On May 12, 2026, China's State Council released its annual Legislative Work Plan, and for the first time it placed AI copyright squarely on the national agenda. The plan flags preparatory revisions to the Implementing Regulations of the Copyright Law — expected to address AI-generated content and training-data questions — and commits to accelerating comprehensive AI legislation spanning data, algorithms, computing power, and intellectual property (MLex; SCMP). It is the clearest signal yet that Beijing intends to convert a patchwork of court rulings into codified rules.
This matters because China has, until now, made its most consequential AI-copyright law from the bench. The question for 2026 is whether codification preserves the pragmatic, creation-friendly approach Chinese courts have built — or freezes it into something more rigid.

- - - - -

**What this exercise asks:**
1 > From the text on China's AI copyright agenda, return the passage starting at "This matters because" and ending at "something more rigid.".
2 > According to the text on China's AI copyright agenda, what areas would the comprehensive AI legislation span?
3 > Extend the text on China's AI copyright agenda past its final sentence.
The lines that come next are not needed.

- - - - -

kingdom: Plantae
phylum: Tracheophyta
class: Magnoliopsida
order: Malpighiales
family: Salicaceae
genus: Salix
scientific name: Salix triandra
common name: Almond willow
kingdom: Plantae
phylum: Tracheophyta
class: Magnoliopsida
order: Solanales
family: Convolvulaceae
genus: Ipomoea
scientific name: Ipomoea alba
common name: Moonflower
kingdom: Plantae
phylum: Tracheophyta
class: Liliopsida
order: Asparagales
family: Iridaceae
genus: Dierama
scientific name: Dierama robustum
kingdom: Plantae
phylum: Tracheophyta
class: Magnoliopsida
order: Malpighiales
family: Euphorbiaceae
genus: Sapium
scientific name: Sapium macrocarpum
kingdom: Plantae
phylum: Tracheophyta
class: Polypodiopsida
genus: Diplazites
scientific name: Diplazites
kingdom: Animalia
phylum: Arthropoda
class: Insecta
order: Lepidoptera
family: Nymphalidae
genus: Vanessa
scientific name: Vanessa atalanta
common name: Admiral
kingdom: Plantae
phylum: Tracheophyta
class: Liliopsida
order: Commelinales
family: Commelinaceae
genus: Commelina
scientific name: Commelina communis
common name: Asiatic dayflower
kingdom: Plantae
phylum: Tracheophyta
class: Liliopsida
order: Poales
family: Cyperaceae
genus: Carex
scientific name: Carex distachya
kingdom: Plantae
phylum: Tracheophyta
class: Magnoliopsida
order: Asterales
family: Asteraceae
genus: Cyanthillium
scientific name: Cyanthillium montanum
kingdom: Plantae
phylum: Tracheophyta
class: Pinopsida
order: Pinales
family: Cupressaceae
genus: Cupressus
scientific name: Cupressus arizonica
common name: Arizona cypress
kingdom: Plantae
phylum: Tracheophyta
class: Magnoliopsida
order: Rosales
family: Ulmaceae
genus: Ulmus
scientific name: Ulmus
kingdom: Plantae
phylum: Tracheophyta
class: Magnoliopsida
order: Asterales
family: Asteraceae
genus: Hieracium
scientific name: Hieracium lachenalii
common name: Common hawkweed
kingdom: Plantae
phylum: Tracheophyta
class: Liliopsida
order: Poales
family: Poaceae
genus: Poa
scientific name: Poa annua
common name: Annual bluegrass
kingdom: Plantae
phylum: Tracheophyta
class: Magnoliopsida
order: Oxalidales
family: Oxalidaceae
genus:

- - - - -

**Task-by-task answers:**
1 >
This matters because China has, until now, made its most consequential AI-copyright law from the bench. The question for 2026 is whether codification preserves the pragmatic, creation-friendly approach Chinese courts have built — or freezes it into something more rigid.

2 > data, algorithms, computing power, intellectual property

3 >
What the courts already decided
China's judiciary has not waited for legislators. In Li v. Liu (case (2023) Jing 0491 Min Chu No. 11279), the Beijing Internet Court ruled on November 27, 2023 that an image generated with Stable Diffusion was a copyrightable work, with the human prompter as author. The court found that selecting and arranging prompts, setting parameters, and iterating toward a final image reflected the plaintiff's "aesthetic choices and personal judgment" — enough originality to qualify (China Justice Observer).
That reasoning has hardened into a line of authority. By 2025, Chinese courts had issued roughly five decisions extending copyright to AI-assisted works where a human contribution — typically at the prompt-engineering stage — was meaningful (Authors Alliance). On the output-liability side, courts have policed misuse without strangling the underlying technology: in the Hangzhou "Ultraman" case, the Intermediate People's Court found a generative-AI platform liable for contributory infringement of the right of communication, awarding around 30,000 yuan, because it should have known users were producing infringing images and failed to act (EU IP Helpdesk).
The pattern is telling: block specific infringing outputs through technical measures, but do not negate the training process or order training data deleted. That is proportionality in action.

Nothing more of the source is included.